## Extracted text
###

It is true that$$G\left(a;b_1,b_2,\ldots,b_k\right)=\Gamma\left(a;b_1,b_2,\ldots,b_k\right)$$
Proof :
We can write
$$f_{a;b_1,b_2,\ldots,b_k}(n)=n^{k+a}\prod_{i=1}^{k}\bigg(n^{b_i-1}-1\bigg)$$
Firstly, let us prove that
$$v_2\bigg(G\left(a;b_1,b_2,\ldots,b_k\right)\bigg)=\min\left\{k+a\,,\,2k+\sum\limits_{i=1}^k\,v_2\left(b_i-1\right)\right\}\tag1$$
If $n$ is even, then $v_2(f_{a;b_1,b_2,\ldots,b_k}(n))=v_2(n^{k+a})\ge k+a$ where the equality is attained when $n=2$.

###

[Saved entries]

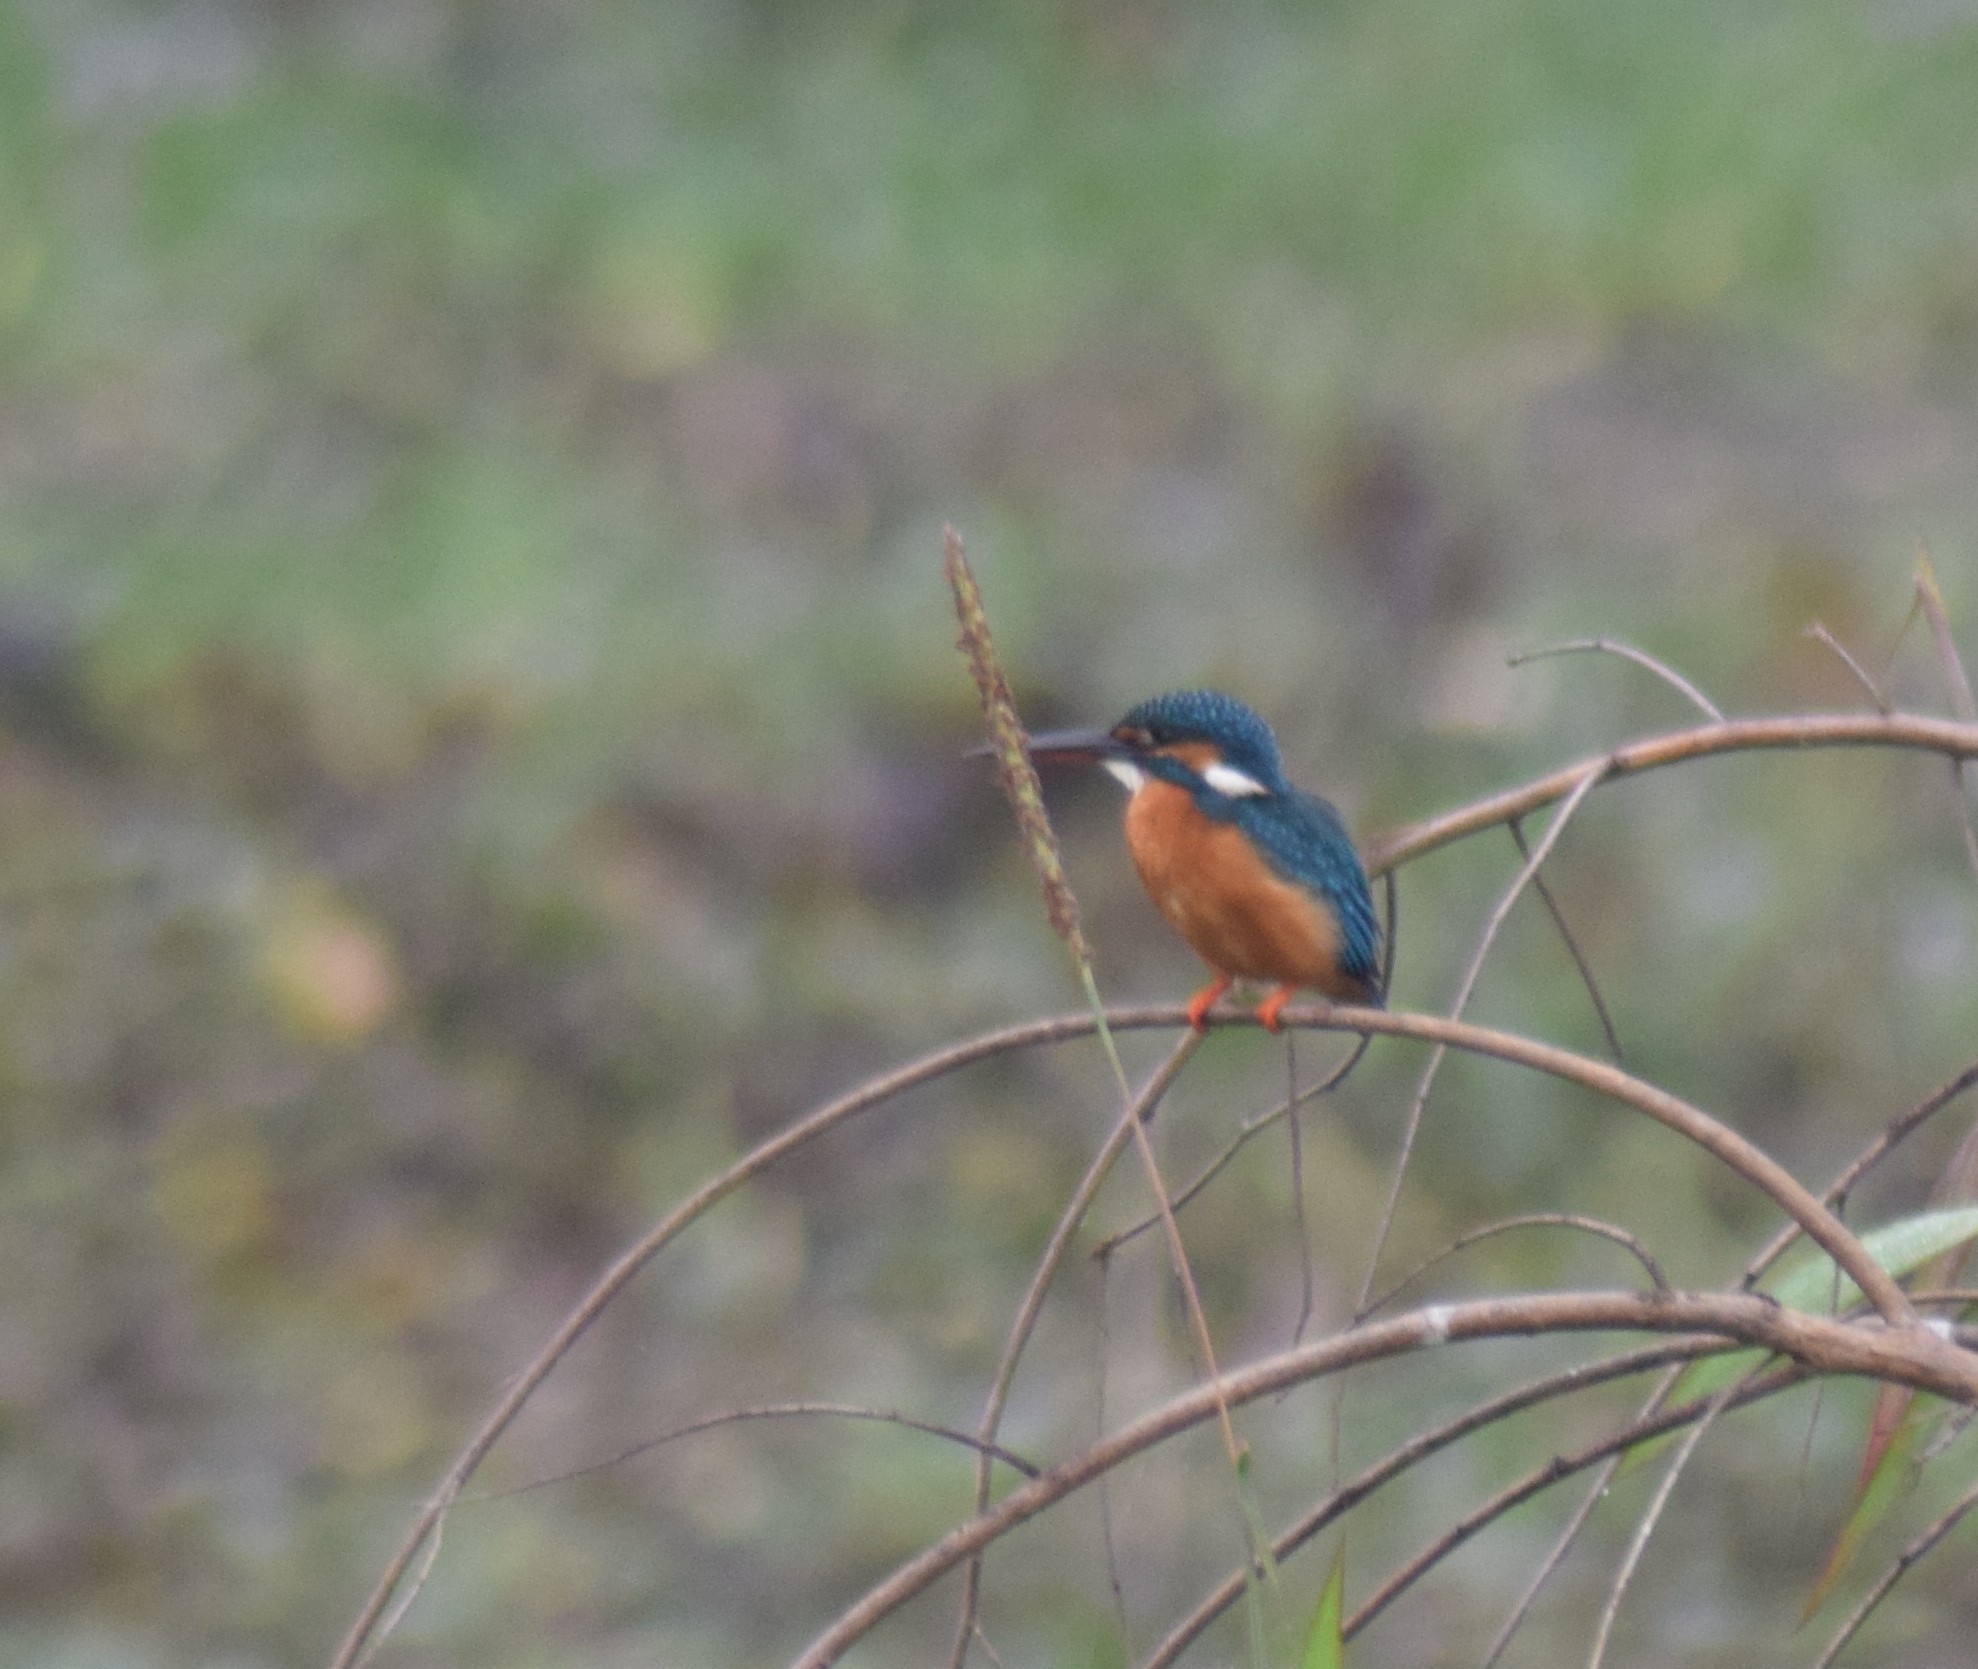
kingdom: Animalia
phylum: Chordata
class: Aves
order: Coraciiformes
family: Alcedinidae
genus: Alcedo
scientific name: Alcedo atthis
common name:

###

## What you will do
a. Set out all the lines of the records under Saved entries as a numbered list, skipping blank lines and leaving the pictures out.
b. Carry on with the proof about 2-adic valuations, starting right after its last sentence.
The records have no connection to the text.

## Outputs in order
a.
1. kingdom: Animalia
2. phylum: Chordata
3. class: Aves
4. order: Coraciiformes
5. family: Alcedinidae
6. genus: Alcedo
7. scientific name: Alcedo atthis
8. common name:

b.
If $n$ is odd, then using the following lemma (Lifting The Exponent for $p=2$) :
$$v_2(n^{b_i-1}-1)=\begin{cases}v_2(n - 1) + v_2(b_i-1)&\text{if $n\equiv 1\pmod 4$}
\\\\v_2(n + 1) + v_2(b_i-1)&\text{if $n\equiv 3\pmod 4$}\end{cases}$$
we get $$\small v_2(f_{a;b_1,b_2,\ldots,b_k}(n))=v_2\bigg(\prod_{i=1}^{k}\bigg(n^{b_i-1}-1\bigg)\bigg)=\sum_{i=1}^{k}v_2\bigg(n^{b_i-1}-1\bigg)\ge \sum_{i=1}^{k}\bigg(2 + v_2(b_i-1)\bigg)$$ where the equality is attained when $n=5$.
Therefore, $(1)$ follows.
Secondly, let us prove that $$v_p\bigg(G\left(a;b_1,b_2,\ldots,b_k\right)\bigg)={\min\left\{k+a\,,\,\sum\limits_{\substack{{1\leq i\leq k}\\{p-1|b_i-1}}}\,\big(1+v_p\left(b_i-1\right)\big)\right\}}\tag2$$
where $p$ is an odd prime.
For $n$ such that $n\equiv 0\pmod p$, $v_p(f_{a;b_1,b_2,\ldots,b_k}(n))=v_p(n^{k+a})\ge k+a$ where the equality is attained when $n=p$.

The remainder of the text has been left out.